Each line of the data below should be repeated exactly.

── Source material ──

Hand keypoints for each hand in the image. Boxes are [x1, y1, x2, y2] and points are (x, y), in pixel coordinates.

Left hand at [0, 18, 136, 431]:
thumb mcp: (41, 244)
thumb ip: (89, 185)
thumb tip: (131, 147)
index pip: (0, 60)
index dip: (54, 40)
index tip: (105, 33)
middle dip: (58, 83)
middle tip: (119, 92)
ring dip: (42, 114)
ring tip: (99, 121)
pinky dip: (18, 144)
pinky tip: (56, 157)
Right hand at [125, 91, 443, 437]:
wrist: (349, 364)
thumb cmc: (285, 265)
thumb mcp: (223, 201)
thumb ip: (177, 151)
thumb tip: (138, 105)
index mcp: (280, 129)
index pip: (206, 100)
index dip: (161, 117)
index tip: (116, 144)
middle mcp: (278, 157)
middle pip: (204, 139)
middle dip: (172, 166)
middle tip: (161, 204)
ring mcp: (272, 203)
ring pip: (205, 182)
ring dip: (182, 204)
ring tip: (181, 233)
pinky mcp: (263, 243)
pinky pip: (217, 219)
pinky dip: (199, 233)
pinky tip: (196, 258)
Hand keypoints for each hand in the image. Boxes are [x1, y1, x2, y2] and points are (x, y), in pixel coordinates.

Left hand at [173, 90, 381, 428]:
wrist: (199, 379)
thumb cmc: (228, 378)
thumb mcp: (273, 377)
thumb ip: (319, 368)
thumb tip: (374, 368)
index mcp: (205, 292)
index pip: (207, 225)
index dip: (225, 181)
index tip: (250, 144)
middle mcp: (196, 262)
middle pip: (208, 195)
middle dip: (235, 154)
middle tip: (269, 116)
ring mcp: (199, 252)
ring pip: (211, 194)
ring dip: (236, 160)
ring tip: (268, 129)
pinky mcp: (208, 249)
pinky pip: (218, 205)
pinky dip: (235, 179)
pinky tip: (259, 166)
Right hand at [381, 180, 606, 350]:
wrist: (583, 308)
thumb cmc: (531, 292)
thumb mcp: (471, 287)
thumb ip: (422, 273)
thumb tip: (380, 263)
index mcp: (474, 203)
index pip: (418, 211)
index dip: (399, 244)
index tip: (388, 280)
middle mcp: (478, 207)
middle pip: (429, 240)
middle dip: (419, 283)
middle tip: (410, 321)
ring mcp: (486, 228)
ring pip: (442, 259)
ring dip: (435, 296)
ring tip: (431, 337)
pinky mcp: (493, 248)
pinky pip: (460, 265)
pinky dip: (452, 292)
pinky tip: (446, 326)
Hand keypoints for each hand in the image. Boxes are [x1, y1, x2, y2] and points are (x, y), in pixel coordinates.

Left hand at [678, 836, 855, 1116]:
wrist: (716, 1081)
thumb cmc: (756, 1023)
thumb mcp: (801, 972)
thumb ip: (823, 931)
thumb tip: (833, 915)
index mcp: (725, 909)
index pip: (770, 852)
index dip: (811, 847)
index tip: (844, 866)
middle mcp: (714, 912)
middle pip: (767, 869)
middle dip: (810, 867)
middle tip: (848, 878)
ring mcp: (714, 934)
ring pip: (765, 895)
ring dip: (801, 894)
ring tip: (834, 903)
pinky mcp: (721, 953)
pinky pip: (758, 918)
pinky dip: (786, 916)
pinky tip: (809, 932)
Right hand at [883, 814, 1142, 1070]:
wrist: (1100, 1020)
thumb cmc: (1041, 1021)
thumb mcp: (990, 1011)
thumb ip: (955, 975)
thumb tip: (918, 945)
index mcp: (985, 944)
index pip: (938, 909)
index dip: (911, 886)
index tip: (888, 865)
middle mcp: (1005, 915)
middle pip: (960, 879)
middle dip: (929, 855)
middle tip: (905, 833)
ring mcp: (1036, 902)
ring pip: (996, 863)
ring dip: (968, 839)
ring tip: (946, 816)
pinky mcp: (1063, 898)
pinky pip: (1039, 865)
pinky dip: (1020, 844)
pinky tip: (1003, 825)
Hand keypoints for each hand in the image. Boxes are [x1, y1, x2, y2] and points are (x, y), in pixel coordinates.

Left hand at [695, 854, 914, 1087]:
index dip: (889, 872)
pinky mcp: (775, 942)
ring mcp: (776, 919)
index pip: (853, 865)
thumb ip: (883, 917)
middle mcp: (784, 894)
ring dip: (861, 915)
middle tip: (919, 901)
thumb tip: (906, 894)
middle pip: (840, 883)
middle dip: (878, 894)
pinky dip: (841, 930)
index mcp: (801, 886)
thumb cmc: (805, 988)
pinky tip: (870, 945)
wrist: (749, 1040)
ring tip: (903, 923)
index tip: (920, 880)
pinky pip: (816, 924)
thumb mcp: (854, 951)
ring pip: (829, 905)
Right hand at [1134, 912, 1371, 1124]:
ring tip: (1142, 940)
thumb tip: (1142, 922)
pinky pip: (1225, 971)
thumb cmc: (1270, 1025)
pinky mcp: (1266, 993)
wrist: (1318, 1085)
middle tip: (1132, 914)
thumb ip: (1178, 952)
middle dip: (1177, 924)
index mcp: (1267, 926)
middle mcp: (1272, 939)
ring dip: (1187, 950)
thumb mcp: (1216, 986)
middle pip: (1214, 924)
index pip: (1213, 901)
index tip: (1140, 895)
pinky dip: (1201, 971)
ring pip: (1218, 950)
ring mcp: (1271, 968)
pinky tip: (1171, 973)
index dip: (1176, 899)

───

Written solution —
Hand keypoints for each hand in the image. Boxes are [x1, y1, x2, y2] and points are (x, y), in pixel coordinates.

Left hand at [0, 18, 136, 431]:
thumb mcp: (41, 244)
thumb ip: (89, 185)
thumb tip: (131, 147)
index pip: (0, 60)
index dip: (54, 40)
index tip: (105, 33)
middle dip: (58, 83)
middle tip: (119, 92)
ring dip: (42, 114)
ring tip: (99, 121)
pinky dip: (18, 144)
pinky tip: (56, 157)
Right hand at [125, 91, 443, 437]:
wrist: (349, 364)
thumb cmc: (285, 265)
thumb mcp: (223, 201)
thumb ip: (177, 151)
thumb tip: (138, 105)
index mcp: (280, 129)
index pip: (206, 100)
index dip: (161, 117)
index tip: (116, 144)
middle mcp: (278, 157)
middle pip: (204, 139)
middle dip: (172, 166)
middle tip: (161, 204)
ring mcp: (272, 203)
ring pip: (205, 182)
ring dip: (182, 204)
ring tip: (181, 233)
pinky mcp: (263, 243)
pinky pip: (217, 219)
pinky dip: (199, 233)
pinky tip: (196, 258)
Hand keypoints for each hand in the image. Boxes are [x1, y1, x2, y2] and points are (x, y), in pixel coordinates.

Left hand at [173, 90, 381, 428]:
wrist: (199, 379)
thumb cmc: (228, 378)
thumb mcp: (273, 377)
thumb ip: (319, 368)
thumb tip: (374, 368)
index mcp: (205, 292)
index pip: (207, 225)
index dip: (225, 181)
index tip: (250, 144)
middle mcp: (196, 262)
middle pip: (208, 195)
middle dip: (235, 154)
middle tip: (269, 116)
ring mcp: (199, 252)
ring pip: (211, 194)
ring dip: (236, 160)
ring tip: (268, 129)
pinky mcp: (208, 249)
pinky pip: (218, 205)
pinky dip: (235, 179)
pinky tip: (259, 166)
Right hand at [381, 180, 606, 350]:
wrist: (583, 308)
thumb cmc: (531, 292)
thumb mcp: (471, 287)
thumb ip: (422, 273)
thumb tip: (380, 263)
index mcp: (474, 203)
index pip: (418, 211)
index dip: (399, 244)
index tip: (388, 280)
middle mcp: (478, 207)
middle pip: (429, 240)
middle dip: (419, 283)
middle tip: (410, 321)
ring mcp: (486, 228)
ring pip: (442, 259)
ring dip: (435, 296)
ring tip: (431, 337)
pinky mcp: (493, 248)
pinky pip: (460, 265)
pinky dip: (452, 292)
pinky tip: (446, 326)
Hand keypoints for each hand in the image. Boxes are [x1, y1, x2, y2] and points are (x, y), in pixel coordinates.

Left hand at [678, 836, 855, 1116]:
wrist: (716, 1081)
thumb cmc: (756, 1023)
thumb mcp: (801, 972)
thumb ip: (823, 931)
thumb tip: (833, 915)
index mcp: (725, 909)
index pip: (770, 852)
index dip: (811, 847)
index tip: (844, 866)
middle mcp: (714, 912)
middle pip: (767, 869)
middle dip: (810, 867)
middle tip: (848, 878)
ring mcp: (714, 934)
ring pip: (765, 895)
ring dip: (801, 894)
ring tip: (834, 903)
pinky mcp: (721, 953)
pinky pip: (758, 918)
pinky dip: (786, 916)
pinky tip: (809, 932)
Right hand at [883, 814, 1142, 1070]:
wrist: (1100, 1020)
thumb cmc: (1041, 1021)
thumb mcp: (990, 1011)
thumb ip: (955, 975)
thumb tip: (918, 945)
index mcp: (985, 944)
index pip: (938, 909)
index dip: (911, 886)
index tip: (888, 865)
middle mcp: (1005, 915)
middle pip: (960, 879)
middle dip: (929, 855)
middle tip: (905, 833)
ring mcp: (1036, 902)
ring pip: (996, 863)
ring dip: (968, 839)
ring tip: (946, 816)
pinky mcp: (1063, 898)
pinky pip: (1039, 865)
pinky dip: (1020, 844)
pinky tip: (1003, 825)
Hand keypoints for each hand in the image. Boxes are [x1, y1, x2, y2] and points are (x, y), in pixel coordinates.

Left hand at [695, 854, 914, 1087]:
index dip: (889, 872)
pinky mcp: (775, 942)
ring mcp: (776, 919)
index pip: (853, 865)
thumb ip: (883, 917)
middle mcp: (784, 894)
ring dip: (861, 915)
middle tip: (919, 901)
thumb tip: (906, 894)
middle pip: (840, 883)
middle dip: (878, 894)
pinky dip: (841, 930)
index mcp: (801, 886)
thumb cmc: (805, 988)
pinky tip: (870, 945)
wrist: (749, 1040)
ring tip: (903, 923)
index tip: (920, 880)
pinky pip: (816, 924)
thumb mcp: (854, 951)
ring pip: (829, 905)
Right hand at [1134, 912, 1371, 1124]:
ring tip: (1142, 940)
thumb tip: (1142, 922)
pinky pip: (1225, 971)
thumb cmc: (1270, 1025)
pinky mcp: (1266, 993)
wrist: (1318, 1085)
middle tip: (1132, 914)
thumb ip: (1178, 952)
middle dip: (1177, 924)
index mcp: (1267, 926)
middle mcp: (1272, 939)
ring dip: (1187, 950)
thumb mcp: (1216, 986)
middle pip: (1214, 924)
index pip: (1213, 901)
index tip: (1140, 895)
pinky dip: (1201, 971)
ring pip: (1218, 950)
ring mcp: (1271, 968)
pinky tip: (1171, 973)
index dip: (1176, 899)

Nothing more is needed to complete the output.